This thread has been locked.

If you have a related question, please click the "Ask a related question" button in the top right corner. The newly created question will be automatically linked to this question.

CCS/TDA4VM: The model get a pool result after QAT

Part Number: TDA4VM

Tool/software: Code Composer Studio

Dear Sir,

I am using Quantization Aware Training (QAT) to incorporate into an existing PyTorch training code.I did it step by step according to the example provided on the official website:

#********************************program start*****************************

from pytorch_jacinto_ai import xnn

# create your model here:
model = build_detector()

# create a dummy input - this is required to analyze the model - fill in the input image size expected by your model.
dummy_input = torch.rand((1,3,384,768))

# wrap your model in xnn.quantize.QuantTrainModule. 
# once it is wrapped, the actual model is in model.module
model = xnn.quantize.QuantTrainModule(model, dummy_input=dummy_input)

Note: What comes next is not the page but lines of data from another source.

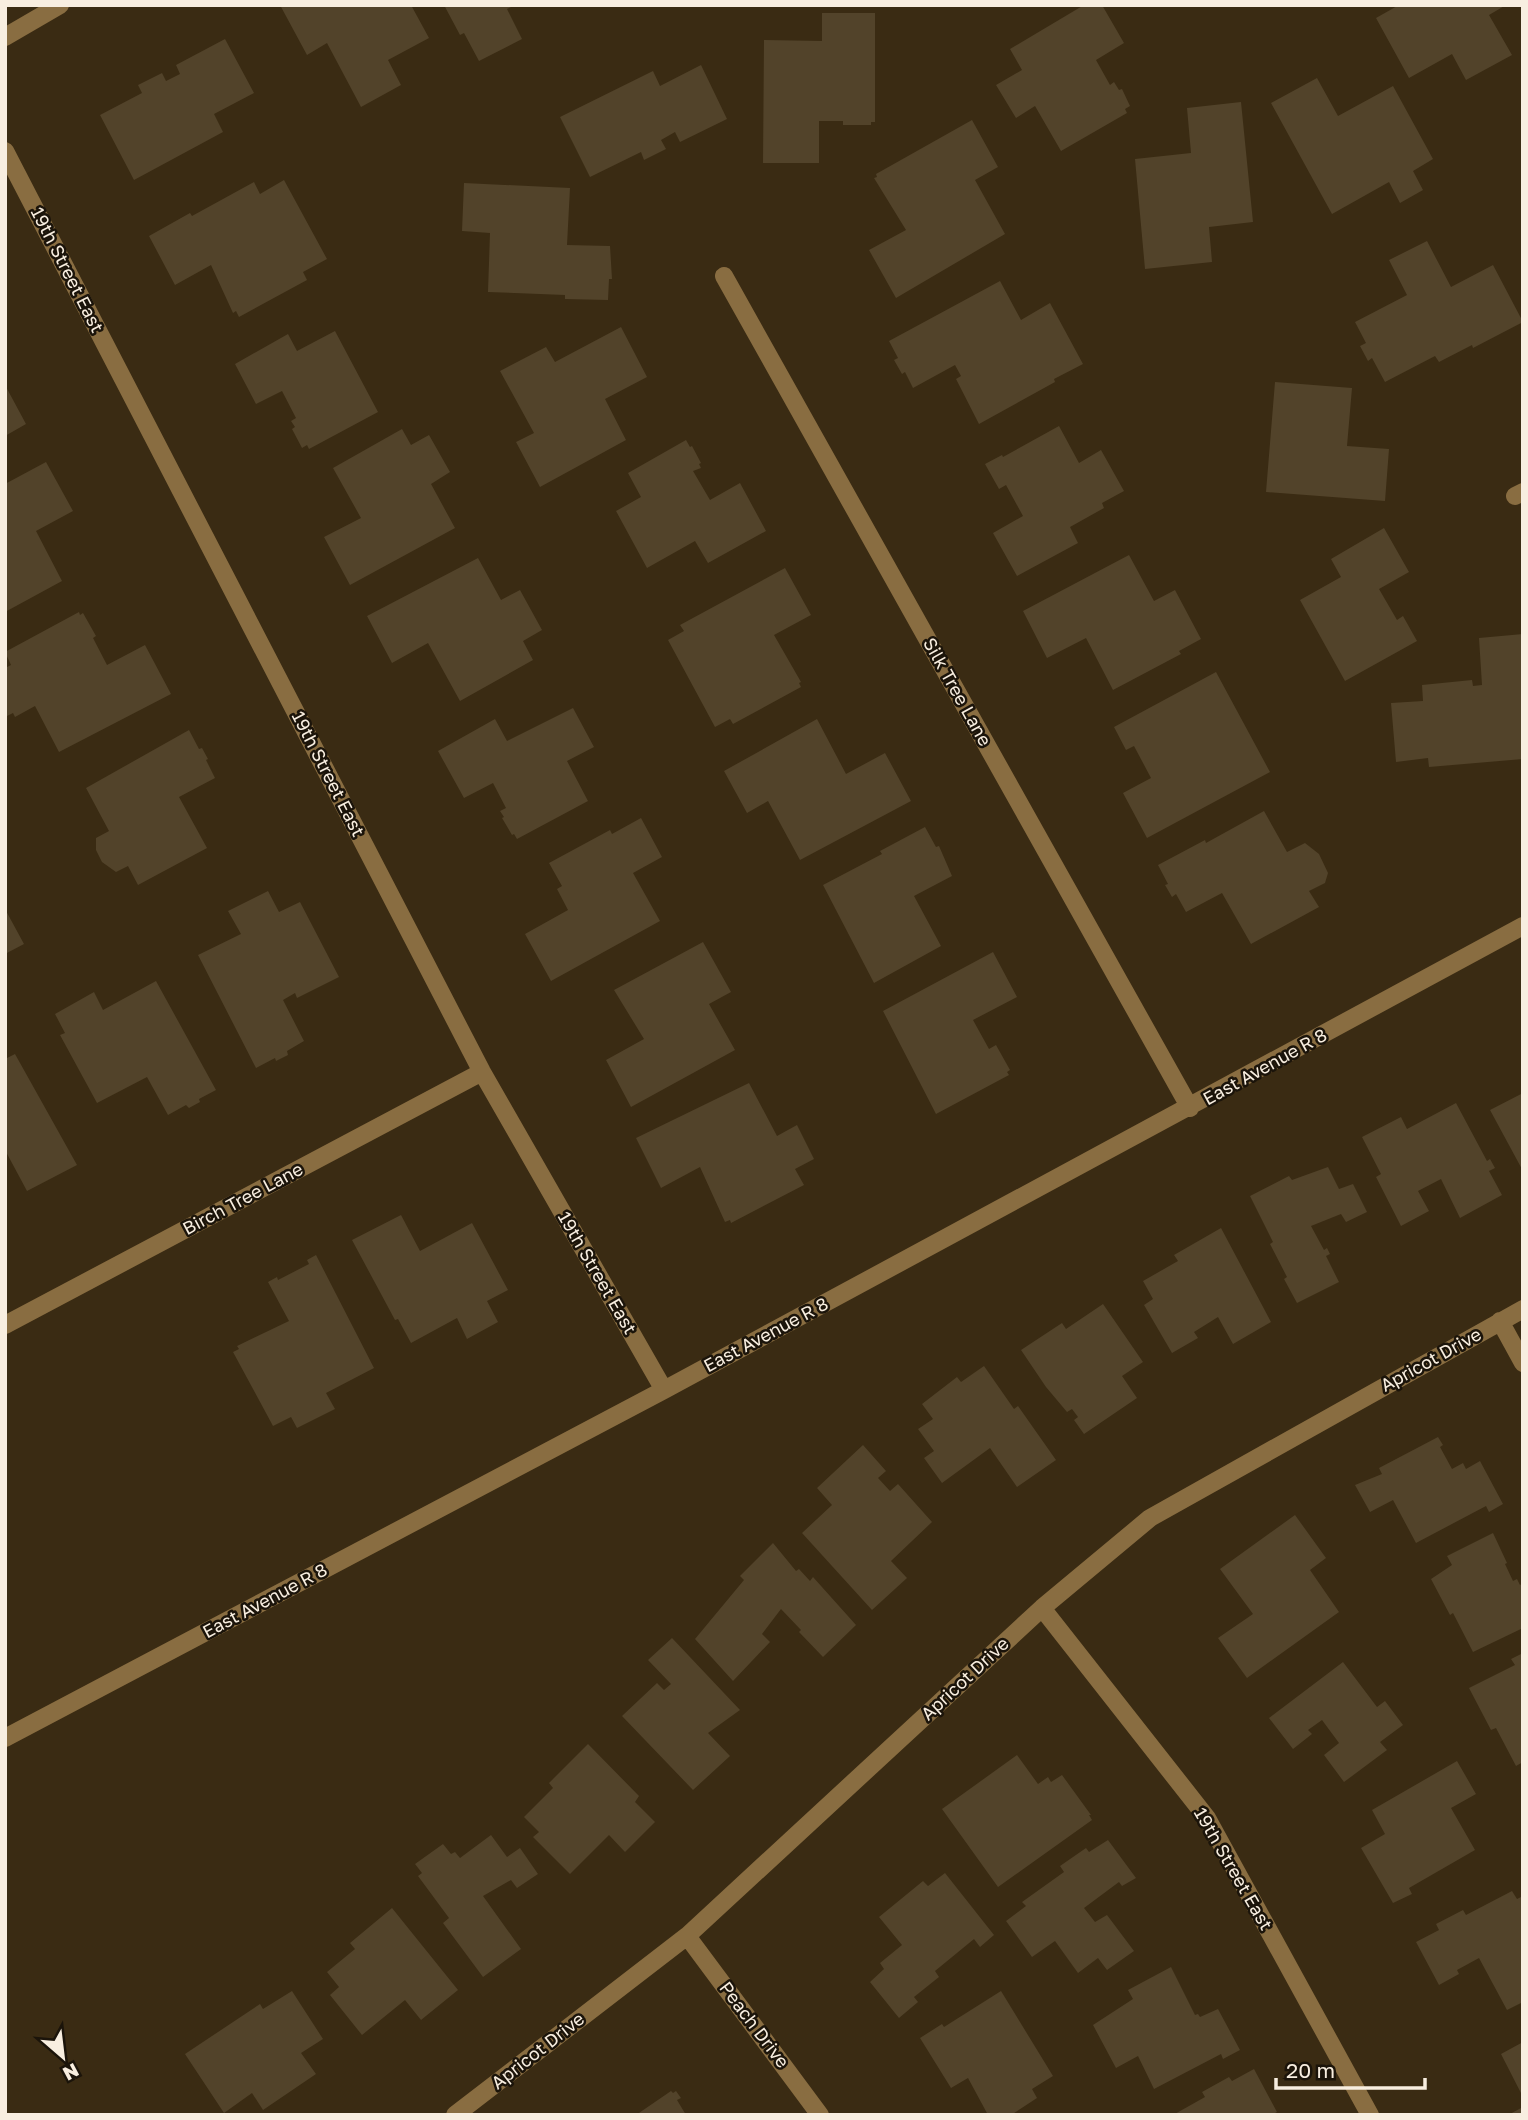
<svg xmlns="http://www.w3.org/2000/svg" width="1528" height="2120" font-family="'Golos Text',sans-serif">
	<rect width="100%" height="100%" fill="#3a2b13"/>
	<path fill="#52432a" d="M 280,5 L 411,5 L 429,38 L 388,60 L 401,85 L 361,107 L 327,43 L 307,55 Z
		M 444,5 L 515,5 L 507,9 L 522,39 L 479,61 L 464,33 L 460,35 Z
		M 1084,5 L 1102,5 L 1124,43 L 1096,60 L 1110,85 L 1114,82 L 1119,90 L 1122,89 L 1130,106 L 1125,109 L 1127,113 L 1061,151 L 1035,106 L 1016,118 L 996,85 L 1022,70 L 1010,49 Z
		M 1399,5 L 1506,5 L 1489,15 L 1512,55 L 1466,80 L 1452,54 L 1409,78 L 1376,18 Z
		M 822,13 L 875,13 L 875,122 L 871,122 L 871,125 L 843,125 L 843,121 L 819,121 L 819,163 L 763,163 L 764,40 L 822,41 Z
		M 225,39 L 254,93 L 214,114 L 223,132 L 134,180 L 100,115 L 142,93 L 138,85 L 162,73 L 166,81 L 180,74 L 176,65 Z
		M 701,65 L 727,119 L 680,142 L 675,132 L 661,140 L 666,149 L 644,160 L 641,152 L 590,177 L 560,117 L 653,71 L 660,86 Z
		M 1317,78 L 1338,116 L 1393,86 L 1433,159 L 1413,171 L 1423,190 L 1400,203 L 1389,182 L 1332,214 L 1271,103 Z
		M 1241,102 L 1253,222 L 1209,227 L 1212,262 L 1145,269 L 1135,159 L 1191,153 L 1187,108 Z
		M 972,120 L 998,167 L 975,180 L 1005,234 L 896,298 L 869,250 L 906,230 L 874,178 L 877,177 L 876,174 Z
		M 284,180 L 327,259 L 303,272 L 307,280 L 239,317 L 236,311 L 233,313 L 211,265 L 175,285 L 149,236 L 190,213 L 192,216 L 254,182 L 260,194 Z
		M 464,183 L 570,188 L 567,245 L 610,246 L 612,279 L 609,279 L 608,300 L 565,299 L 565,295 L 488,292 L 490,233 L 462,231 Z
		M 1427,241 L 1451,287 L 1493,265 L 1523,322 L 1473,348 L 1472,345 L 1439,362 L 1435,356 L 1385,382 L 1372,358 L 1368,361 L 1360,346 L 1366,343 L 1355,322 L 1407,295 L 1389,260 Z
		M 1000,281 L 1021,320 L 1050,303 L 1083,364 L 1054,379 L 1055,382 L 979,424 L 956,379 L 961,376 L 955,365 L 913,388 L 905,372 L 902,374 L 894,360 L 898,358 L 889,341 Z
		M 621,327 L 647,377 L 605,399 L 626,440 L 540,487 L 516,442 L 534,433 L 500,371 L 546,347 L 555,362 Z
		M 335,331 L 378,412 L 309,449 L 307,445 L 302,448 L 292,429 L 295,427 L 291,421 L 296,418 L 282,391 L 256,404 L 235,364 L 288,334 L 297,351 Z
		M 1275,382 L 1352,388 L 1347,446 L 1389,449 L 1385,501 L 1266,492 Z
		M 5,385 L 26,424 L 5,436 Z
		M 1059,426 L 1079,463 L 1101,450 L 1124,491 L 1102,503 L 1104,508 L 1070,527 L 1078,543 L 1017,576 L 993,533 L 1023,516 L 1006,485 L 999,489 L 985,464 L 1002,455 L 1003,457 Z
		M 402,429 L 411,445 L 429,435 L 450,472 L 431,484 L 455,528 L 350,585 L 324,537 L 361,518 L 333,468 Z
		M 686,440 L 690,447 L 692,446 L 701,463 L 699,464 L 701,468 L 693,471 L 710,500 L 740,483 L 766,531 L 708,563 L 695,541 L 647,568 L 616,511 L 641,497 L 628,473 Z
		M 46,462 L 73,511 L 36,531 L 62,581 L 5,612 L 5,484 Z
		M 1384,528 L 1409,572 L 1379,589 L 1397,620 L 1403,616 L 1417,641 L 1345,681 L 1300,600 L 1341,577 L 1331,559 Z
		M 1129,555 L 1154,601 L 1175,590 L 1201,639 L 1179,651 L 1181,654 L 1113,690 L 1086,638 L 1047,658 L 1023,611 Z
		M 478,558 L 501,600 L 520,590 L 542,630 L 523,641 L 533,660 L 460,701 L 428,643 L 392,663 L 367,616 Z
		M 785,568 L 811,615 L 774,635 L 801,682 L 799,683 L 801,687 L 733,724 L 730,719 L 715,727 L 668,640 L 684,631 L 680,625 Z
		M 79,612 L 80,615 L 83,613 L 96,636 L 93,638 L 107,665 L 145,645 L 171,694 L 59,752 L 35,706 L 15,717 L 13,713 L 7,716 L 5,668 L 11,665 L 5,652 Z
		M 1523,634 L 1523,759 L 1429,767 L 1428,758 L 1396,762 L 1391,703 L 1423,701 L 1422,685 L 1472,680 L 1473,686 L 1482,685 L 1479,638 Z
		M 1216,672 L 1270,772 L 1147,838 L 1123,793 L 1151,778 L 1134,746 L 1126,750 L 1114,727 Z
		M 573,708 L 594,747 L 567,761 L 588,801 L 517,839 L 514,834 L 512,835 L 502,818 L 504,817 L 500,811 L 506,808 L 493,783 L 464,798 L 438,751 L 495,719 L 507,741 Z
		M 817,719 L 846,774 L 885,753 L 911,801 L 800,860 L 768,801 L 747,813 L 724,771 Z
		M 189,730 L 199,749 L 202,748 L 208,759 L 206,760 L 215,778 L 179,797 L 207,848 L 138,885 L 128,866 L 116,872 L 102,862 L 96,850 L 96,838 L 109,831 L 86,788 Z
		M 1264,811 L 1287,852 L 1305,843 L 1319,854 L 1328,873 L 1325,883 L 1309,891 L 1319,907 L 1251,944 L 1222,893 L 1186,912 L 1176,894 L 1172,897 L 1165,885 L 1168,884 L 1158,865 L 1205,840 L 1206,843 Z
		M 641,818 L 662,857 L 633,873 L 660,921 L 551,981 L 525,934 L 568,910 L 557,889 L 562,886 L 549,863 L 610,830 L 612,834 Z
		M 925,827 L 936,847 L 939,846 L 952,876 L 914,896 L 941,946 L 874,983 L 823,885 L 882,854 L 880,851 Z
		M 268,891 L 279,912 L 300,902 L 339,977 L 297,998 L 295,993 L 283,1000 L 304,1041 L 287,1051 L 288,1055 L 276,1061 L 275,1058 L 256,1068 L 198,955 L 241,934 L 228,911 Z
		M 5,909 L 24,944 L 5,954 Z
		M 703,942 L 731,992 L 709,1004 L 735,1050 L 631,1107 L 606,1060 L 644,1039 L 614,990 Z
		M 993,952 L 1017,997 L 973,1020 L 989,1049 L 996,1045 L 1010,1070 L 1007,1072 L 1009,1075 L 936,1114 L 883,1011 Z
		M 156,981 L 216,1090 L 199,1099 L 200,1102 L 189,1108 L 186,1105 L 168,1115 L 147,1077 L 97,1103 L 60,1035 L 65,1033 L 55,1014 L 94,992 L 103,1010 Z
		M 15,1054 L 77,1165 L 27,1191 L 5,1150 L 5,1059 Z
		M 749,1083 L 777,1136 L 797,1125 L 814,1159 L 795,1169 L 804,1185 L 731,1223 L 730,1220 L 725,1222 L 700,1167 L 661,1188 L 636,1138 Z
		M 1523,1093 L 1523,1171 L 1490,1110 Z
		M 1456,1103 L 1487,1161 L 1490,1159 L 1495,1168 L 1489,1171 L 1502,1195 L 1460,1218 L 1441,1179 L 1418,1191 L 1429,1211 L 1401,1226 L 1376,1177 L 1381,1174 L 1362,1137 L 1401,1117 L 1407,1129 Z
		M 1328,1167 L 1339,1189 L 1353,1184 L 1367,1212 L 1346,1222 L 1341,1214 L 1311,1226 L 1324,1250 L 1327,1248 L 1330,1254 L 1326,1256 L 1339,1282 L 1297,1303 L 1284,1279 L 1287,1277 L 1270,1244 L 1273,1242 L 1250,1196 L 1289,1176 L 1292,1180 Z
		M 401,1215 L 420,1251 L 472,1223 L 508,1290 L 487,1301 L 498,1322 L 467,1339 L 457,1318 L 411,1343 L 398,1319 L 395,1320 L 352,1240 Z
		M 1221,1228 L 1271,1322 L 1233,1344 L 1218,1317 L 1194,1332 L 1198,1338 L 1172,1353 L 1144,1305 L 1153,1299 L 1143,1281 L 1178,1261 L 1174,1255 Z
		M 316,1255 L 374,1368 L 326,1393 L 335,1409 L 297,1428 L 291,1417 L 273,1426 L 233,1352 L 239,1349 L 237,1346 L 289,1321 L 268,1282 L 277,1277 L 278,1280 L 309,1264 L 307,1260 Z
		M 1103,1304 L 1143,1362 L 1122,1376 L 1137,1398 L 1084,1434 L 1074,1420 L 1078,1417 L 1072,1409 L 1067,1412 L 1046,1387 L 1021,1350 L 1062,1323 L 1066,1329 Z
		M 984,1366 L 1014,1409 L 1018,1406 L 1056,1460 L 1017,1487 L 990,1448 L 942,1483 L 924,1458 L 934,1451 L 918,1429 L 933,1419 L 922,1404 L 957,1377 L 961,1382 Z
		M 1438,1437 L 1443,1445 L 1440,1447 L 1452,1469 L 1463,1463 L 1466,1469 L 1480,1461 L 1503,1504 L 1489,1512 L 1486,1506 L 1416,1543 L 1393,1500 L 1370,1512 L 1355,1485 L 1382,1474 L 1379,1468 Z
		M 863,1445 L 886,1471 L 878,1478 L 890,1491 L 898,1484 L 932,1522 L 891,1561 L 907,1578 L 872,1610 L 802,1533 L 832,1505 L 817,1488 Z
		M 1295,1515 L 1326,1558 L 1310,1570 L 1339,1612 L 1247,1678 L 1218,1638 L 1253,1614 L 1220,1569 Z
		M 1493,1533 L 1507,1563 L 1505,1564 L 1513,1581 L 1517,1579 L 1520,1585 L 1523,1583 L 1523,1628 L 1473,1652 L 1453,1613 L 1450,1615 L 1431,1579 L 1452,1565 L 1447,1556 Z
		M 773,1543 L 796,1571 L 799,1569 L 810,1581 L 813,1577 L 856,1625 L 823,1657 L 799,1632 L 801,1630 L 781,1609 L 762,1634 L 770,1642 L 733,1681 L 695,1639 L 744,1580 L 740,1576 Z
		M 672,1638 L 740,1710 L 708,1733 L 730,1756 L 693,1790 L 622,1716 L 657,1683 L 664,1690 L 671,1684 L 648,1660 Z
		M 1523,1653 L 1523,1762 L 1516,1766 L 1496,1728 L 1491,1730 L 1469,1688 L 1515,1665 L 1511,1659 Z
		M 1343,1662 L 1377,1707 L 1385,1701 L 1403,1725 L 1380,1742 L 1387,1750 L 1344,1782 L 1324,1755 L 1339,1743 L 1322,1720 L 1308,1730 L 1312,1734 L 1293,1749 L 1269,1718 Z
		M 588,1744 L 639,1796 L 635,1802 L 655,1822 L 625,1852 L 609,1835 L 570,1874 L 533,1837 L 539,1832 L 524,1817 L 553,1788 L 549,1783 Z
		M 1017,1755 L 1038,1784 L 1048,1777 L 1051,1782 L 1062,1775 L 1091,1815 L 1089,1815 L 1092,1820 L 998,1887 L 942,1809 Z
		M 1457,1761 L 1476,1794 L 1451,1808 L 1475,1850 L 1409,1888 L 1412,1894 L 1393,1903 L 1361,1848 L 1385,1834 L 1372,1810 Z
		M 491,1835 L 507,1857 L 520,1848 L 538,1874 L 517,1888 L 511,1880 L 483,1896 L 521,1949 L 483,1977 L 443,1923 L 449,1918 L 418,1876 L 422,1873 L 415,1864 L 443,1844 L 451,1854 L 455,1852 L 460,1858 Z
		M 1108,1840 L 1136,1878 L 1122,1886 L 1119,1882 L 1084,1908 L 1095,1922 L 1107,1915 L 1134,1951 L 1107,1970 L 1098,1958 L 1078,1973 L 1055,1941 L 1032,1957 L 1006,1921 L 1026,1906 L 1022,1902 L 1064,1872 L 1060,1866 L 1086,1848 L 1089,1852 Z
		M 945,1873 L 994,1935 L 980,1947 L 974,1939 L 935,1971 L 939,1977 L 914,1997 L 918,2002 L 899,2018 L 870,1982 L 884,1969 L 880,1963 L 902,1945 L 879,1917 L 923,1881 L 928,1886 Z
		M 1512,1891 L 1517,1899 L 1523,1896 L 1523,2002 L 1507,2010 L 1479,1958 L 1457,1970 L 1459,1974 L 1439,1985 L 1416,1942 L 1439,1930 L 1436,1924 L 1463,1910 L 1466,1915 Z
		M 392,1908 L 458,1990 L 421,2020 L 405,2000 L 362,2035 L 330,1995 L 339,1987 L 327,1972 L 355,1949 L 350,1943 Z
		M 1171,1967 L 1195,2015 L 1198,2014 L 1200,2017 L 1218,2009 L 1240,2050 L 1223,2059 L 1221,2054 L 1154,2089 L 1138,2056 L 1116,2068 L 1093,2025 L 1133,1999 L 1128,1990 Z
		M 292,1991 L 323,2039 L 301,2053 L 316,2074 L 263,2110 L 252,2093 L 224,2113 L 185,2054 L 260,2004 L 263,2009 Z
		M 1001,1991 L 1053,2076 L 1032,2089 L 1037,2098 L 1011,2115 L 988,2115 L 968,2078 L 951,2088 L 920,2038 L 942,2024 L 944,2027 Z
		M 1523,2042 L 1523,2097 L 1501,2054 Z
		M 1254,2069 L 1277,2112 L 1271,2115 L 1173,2115 L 1205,2097 L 1202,2092 L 1229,2077 L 1232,2081 Z
		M 671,2091 L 673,2093 L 676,2091 L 681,2098 L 677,2100 L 686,2115 L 636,2115 Z
		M 1523,2107 L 1523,2115 L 1508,2115 Z"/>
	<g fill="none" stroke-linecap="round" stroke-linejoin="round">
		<path stroke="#896d41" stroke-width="18" d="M 5,37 L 60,5
			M 5,151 L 482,1072 L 664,1390
			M 724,276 L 1190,1108
			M 1515,496 L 1523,492
			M 1500,1321 L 1523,1363
			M 5,1325 L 482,1072
			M 1042,1608 L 1207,1818 L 1370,2115
			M 5,1738 L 664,1390 L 1523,926
			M 687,1936 L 820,2115
			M 455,2115 L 687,1936 L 1042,1608 L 1150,1518 L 1523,1309"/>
	</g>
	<g text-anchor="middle" stroke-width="5" stroke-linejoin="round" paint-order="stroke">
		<g font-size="18" fill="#f8eee0" stroke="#1b140a">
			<text transform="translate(67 270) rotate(63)" y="6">19th Street East</text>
			<text transform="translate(957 692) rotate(61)" y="6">Silk Tree Lane</text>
			<text transform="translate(328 774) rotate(63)" y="6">19th Street East</text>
			<text transform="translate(1265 1067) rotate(-29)" y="6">East Avenue R 8</text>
			<text transform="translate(243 1199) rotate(-28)" y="6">Birch Tree Lane</text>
			<text transform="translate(597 1273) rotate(60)" y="6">19th Street East</text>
			<text transform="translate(766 1335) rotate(-28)" y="6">East Avenue R 8</text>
			<text transform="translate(1431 1360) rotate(-29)" y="6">Apricot Drive</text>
			<text transform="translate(265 1601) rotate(-28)" y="6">East Avenue R 8</text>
			<text transform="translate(965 1679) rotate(-43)" y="6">Apricot Drive</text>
			<text transform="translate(1233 1869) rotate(60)" y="6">19th Street East</text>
			<text transform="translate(754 2025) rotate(53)" y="6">Peach Drive</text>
			<text transform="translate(538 2051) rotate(-38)" y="6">Apricot Drive</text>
		</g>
	</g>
	<rect width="1528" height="2120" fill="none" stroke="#f8eee0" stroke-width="14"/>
	<g transform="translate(63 2057) rotate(152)" stroke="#1b140a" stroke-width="5" paint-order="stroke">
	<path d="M0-5L12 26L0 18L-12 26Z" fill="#f8eee0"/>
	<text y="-10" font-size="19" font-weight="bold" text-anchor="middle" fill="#f8eee0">N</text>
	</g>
	<path d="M1276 2078v10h149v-10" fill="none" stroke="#f8eee0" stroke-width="3.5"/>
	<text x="1286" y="2078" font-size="21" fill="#f8eee0" stroke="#1b140a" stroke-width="5" paint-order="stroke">20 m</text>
</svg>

# load your pretrained weights here into model.module
pretrained_data = torch.load(pretrained_path)
model.module.load_state_dict(pretrained_data)

# your training loop here with with loss, backward, optimizer and scheduler. 
# this is the usual training loop - but use a lower learning rate such as 5e-5
....
....

# save the model - the trained module is in model.module
torch.save(model.module.state_dict(), os.path.join(save_path,'model.pth'))
torch.onnx.export(model.module, dummy_input, os.path.join(save_path,'model.onnx'), export_params=True, verbose=False)

#********************************program end*****************************

The learning rate is 5e-5,  epoch size is 25. During QAT, the loss value is very large and not converge. After the above progress, I got a new mode.

However, when I use the new model from QAT to do inference, the results are very poor.

Before QAT, I can get a detection result as follow:

After QAT, the detection result as follow::

On TDA4VM and PC, the conclusion is consistent.

No other code has been modified. Why the accuracy of the QAT-trained model has declined so much.